Problem
Researchers with the Fairbanks School of Public Health needed help selecting three Indianapolis neighborhoods for a Lilly Global Health pilot program to assess current approaches of diabetes intervention.
Researchers with the Fairbanks School of Public Health needed help selecting three Indianapolis neighborhoods for a Lilly Global Health pilot program to assess current approaches of diabetes intervention.
SAVI analysts identified neighborhoods with significant health disparities, high rates of diabetes, socioeconomic factors, and highly engaged community members and organizations and created community profiles of each.

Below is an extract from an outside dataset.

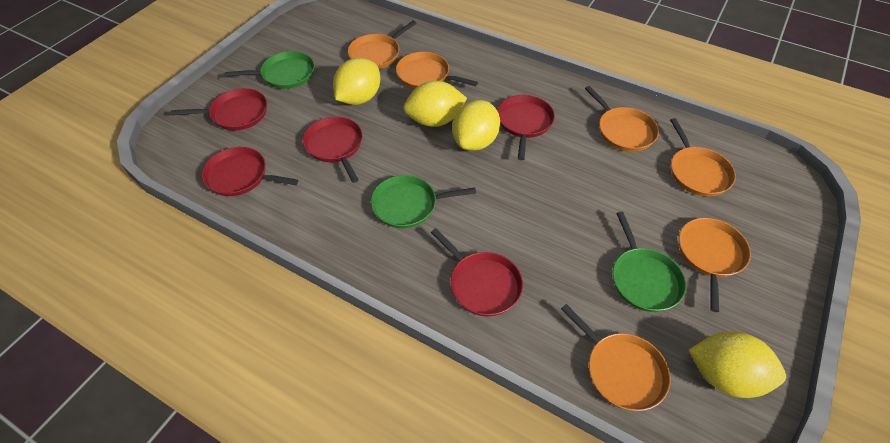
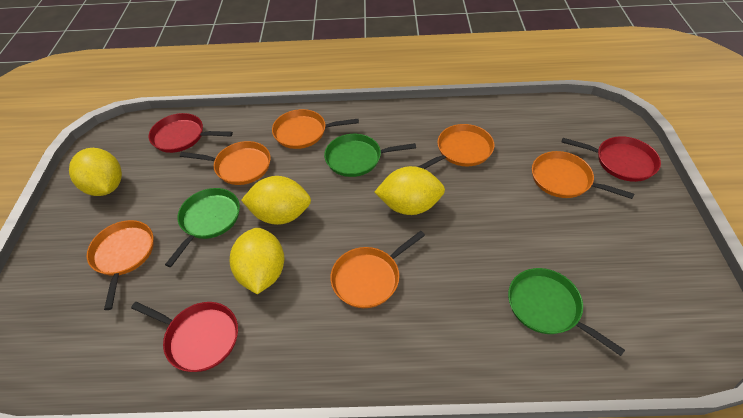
red pan: 5 -> 3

The Fairbanks School of Public Health, in collaboration with Eli Lilly and Company, is working on a five-year neighborhood pilot program assessing high rates of diabetes and health disparities with the goal of preventing diabetes or better managing it so people can live long and healthy lives. The project is focusing on three Indianapolis neighborhoods (Northeast, Northwest, and Near West) where the prevalence rates are as high as 17.5% (average is 8.4%). This means about 10,000 people in these neighborhoods have diabetes.
Polis developed The Diabetes Impact Project (DIP-IN) Community Profiles about these three focus neighborhoods. These community dashboards empower communities and community health workers to understand the context of their neighborhood. Data in the dashboards relate to the DIP-IN project goals of examining community-level risk factors, access to care, and the physical and social environment.